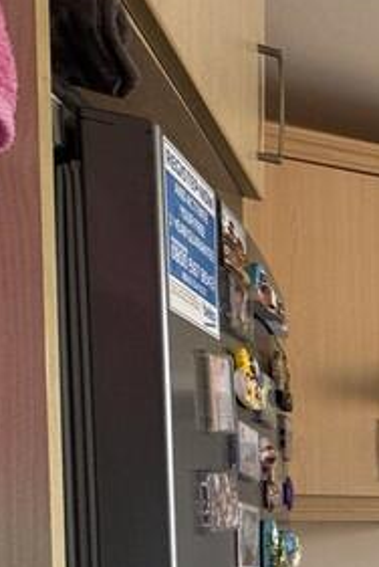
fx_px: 835
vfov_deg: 34.3
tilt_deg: -2.3
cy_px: 561
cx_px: 1016
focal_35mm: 53
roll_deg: +0.2
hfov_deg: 13.2
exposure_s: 1/99
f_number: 2.2
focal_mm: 2.22
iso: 64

·····

**Directive**. Exact retyping is required: the line with "focal_35mm: 53" through the end of the data, both ends included, and no other line.

**Response box**.
focal_35mm: 53
roll_deg: +0.2
hfov_deg: 13.2
exposure_s: 1/99
f_number: 2.2
focal_mm: 2.22
iso: 64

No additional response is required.